● **Quoted passage**:
===============

I think your philosophical point may be correct here. Alas, we
haven't run into a situation where we resurrected an object by name,
and had no idea what it was :-/. I am indeed fearful that our static
typing bias is showing a bit too strongly.

> 2) It allows demand-loaded sub-objects (ie, objects referred to by member
> variables)

Our current spec/implementation supports this. The trick is that the
Prepr() function bundles the requisite dummy instance creation, ...
Bottom line: It already works (but your suggestion *might* be
cleaner).

> 4) It gets rid of the slightly confusing dummy instance.

As would static class methods ;-).

> However:
>
> One use of a overloaded ``Find'' method ... would not be
> possible with this implementation

This seemed like a nice feature. I think we have to go further with
our implementation (re: using in a bigger system) and see just how
powerful a feature it really is. Indeed, if it is not used, then we
will probably be hard pressed to maintain our current approach.

===============

● **Recorded information**:
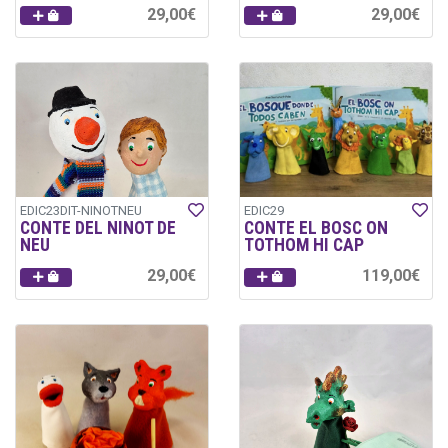
29,00€
29,00€
EDIC23DIT-NINOTNEU
EDIC29
CONTE DEL NINOT DE
CONTE EL BOSC ON
NEU
TOTHOM HI CAP
29,00€
119,00€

===============

● **Complete the following**:
a: List each passage that the reply on the dummy instance quotes from the earlier message.
b: According to the reply on the dummy instance, what else would also get rid of the dummy instance?
c: Extend the reply on the dummy instance by a few sentences, picking up after its final sentence.
The entries are not required for any of the work here.

● **Results for the exercise**:
a:
- "2) It allows demand-loaded sub-objects (ie, objects referred to by member variables)"
- "4) It gets rid of the slightly confusing dummy instance."
- "However: One use of a overloaded ``Find'' method ... would not be possible with this implementation"

b: Static class methods.

c:
> -------------------------------------------------------------------------
>
> In your spec. you say:
>
> > The Find() method typically causes the state of the
> > persistent object known by the given identifier to be
> > loaded into the given instance. Any external,
> > persistent object references stored in the object's
> > state will be resolved before this method completes.
>
>
> In a system where all sub-object references are automatically loaded, unless
> covert tricks are used, the entire (non-garbage) database will be loaded when
> the root object is loaded.

Yes and no. IF you have a root object that connects everything, you
will indeed have this problem. IF you have (as verbally suggested by
Ed Miller here at InfoSeek) a forest of rooted objects, then you will
*only* get the trees that you'll be working on in your process. We
felt it was pretty critical to *NOT* impose extra coding constraints
on programmers working in our persistent world. It seemed much more
reasonable to have high level design constraints (re: partitioning
your forest intelligently) than low level coding constraints (always
check to be sure a member is loaded before accessing it).

> This will
> force programmers to resort to covert tricks like converting object
> references to strings before saving an object, then looking up the object just
> before use.

Note that such "low level" changes are *only* done during an
optimization phase, and are *not* part of the day-to-day programming
experience. This allows for a much more focused (attentive?) coding
activity during these non-python-like coding frenzies.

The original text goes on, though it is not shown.